- **Aim**:
Reproduce every one of the rows below verbatim, keeping their original order.

(Data lines)
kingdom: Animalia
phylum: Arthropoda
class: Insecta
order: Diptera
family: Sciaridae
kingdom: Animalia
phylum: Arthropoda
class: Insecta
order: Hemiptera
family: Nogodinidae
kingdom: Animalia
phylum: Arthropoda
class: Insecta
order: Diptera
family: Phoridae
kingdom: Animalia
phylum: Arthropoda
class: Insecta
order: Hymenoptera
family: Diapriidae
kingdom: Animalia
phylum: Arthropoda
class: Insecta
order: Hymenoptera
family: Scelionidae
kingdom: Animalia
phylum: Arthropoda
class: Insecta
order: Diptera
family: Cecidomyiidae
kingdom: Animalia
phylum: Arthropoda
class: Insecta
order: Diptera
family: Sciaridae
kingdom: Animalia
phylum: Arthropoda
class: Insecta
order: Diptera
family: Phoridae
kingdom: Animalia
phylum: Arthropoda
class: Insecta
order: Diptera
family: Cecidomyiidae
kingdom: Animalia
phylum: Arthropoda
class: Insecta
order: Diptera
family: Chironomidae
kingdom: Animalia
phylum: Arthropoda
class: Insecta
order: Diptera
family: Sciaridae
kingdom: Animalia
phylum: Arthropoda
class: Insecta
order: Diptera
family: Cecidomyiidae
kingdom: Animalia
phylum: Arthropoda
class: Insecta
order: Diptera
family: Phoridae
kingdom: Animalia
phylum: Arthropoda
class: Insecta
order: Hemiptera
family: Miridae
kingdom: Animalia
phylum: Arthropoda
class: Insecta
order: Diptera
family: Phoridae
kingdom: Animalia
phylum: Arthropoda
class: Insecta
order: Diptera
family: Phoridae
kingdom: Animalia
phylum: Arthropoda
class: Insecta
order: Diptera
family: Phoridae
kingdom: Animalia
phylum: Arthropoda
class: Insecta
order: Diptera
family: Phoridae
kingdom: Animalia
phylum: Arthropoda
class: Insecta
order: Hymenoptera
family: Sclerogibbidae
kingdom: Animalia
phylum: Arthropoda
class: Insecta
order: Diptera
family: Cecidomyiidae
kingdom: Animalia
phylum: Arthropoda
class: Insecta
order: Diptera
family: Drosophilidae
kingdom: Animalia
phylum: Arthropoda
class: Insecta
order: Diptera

- **Result below**:
kingdom: Animalia
phylum: Arthropoda
class: Insecta
order: Diptera
family: Sciaridae
kingdom: Animalia
phylum: Arthropoda
class: Insecta
order: Hemiptera
family: Nogodinidae
kingdom: Animalia
phylum: Arthropoda
class: Insecta
order: Diptera
family: Phoridae
kingdom: Animalia
phylum: Arthropoda
class: Insecta
order: Hymenoptera
family: Diapriidae
kingdom: Animalia
phylum: Arthropoda
class: Insecta
order: Hymenoptera
family: Scelionidae
kingdom: Animalia
phylum: Arthropoda
class: Insecta
order: Diptera
family: Cecidomyiidae
kingdom: Animalia
phylum: Arthropoda
class: Insecta
order: Diptera
family: Sciaridae
kingdom: Animalia
phylum: Arthropoda
class: Insecta
order: Diptera
family: Phoridae
kingdom: Animalia
phylum: Arthropoda
class: Insecta
order: Diptera
family: Cecidomyiidae
kingdom: Animalia
phylum: Arthropoda
class: Insecta
order: Diptera
family: Chironomidae
kingdom: Animalia
phylum: Arthropoda
class: Insecta
order: Diptera
family: Sciaridae
kingdom: Animalia
phylum: Arthropoda
class: Insecta
order: Diptera
family: Cecidomyiidae
kingdom: Animalia
phylum: Arthropoda
class: Insecta
order: Diptera
family: Phoridae
kingdom: Animalia
phylum: Arthropoda
class: Insecta
order: Hemiptera
family: Miridae
kingdom: Animalia
phylum: Arthropoda
class: Insecta
order: Diptera
family: Phoridae
kingdom: Animalia
phylum: Arthropoda
class: Insecta
order: Diptera
family: Phoridae
kingdom: Animalia
phylum: Arthropoda
class: Insecta
order: Diptera
family: Phoridae
kingdom: Animalia
phylum: Arthropoda
class: Insecta
order: Diptera
family: Phoridae
kingdom: Animalia
phylum: Arthropoda
class: Insecta
order: Hymenoptera
family: Sclerogibbidae
kingdom: Animalia
phylum: Arthropoda
class: Insecta
order: Diptera
family: Cecidomyiidae
kingdom: Animalia
phylum: Arthropoda
class: Insecta
order: Diptera
family: Drosophilidae
kingdom: Animalia
phylum: Arthropoda
class: Insecta
order: Diptera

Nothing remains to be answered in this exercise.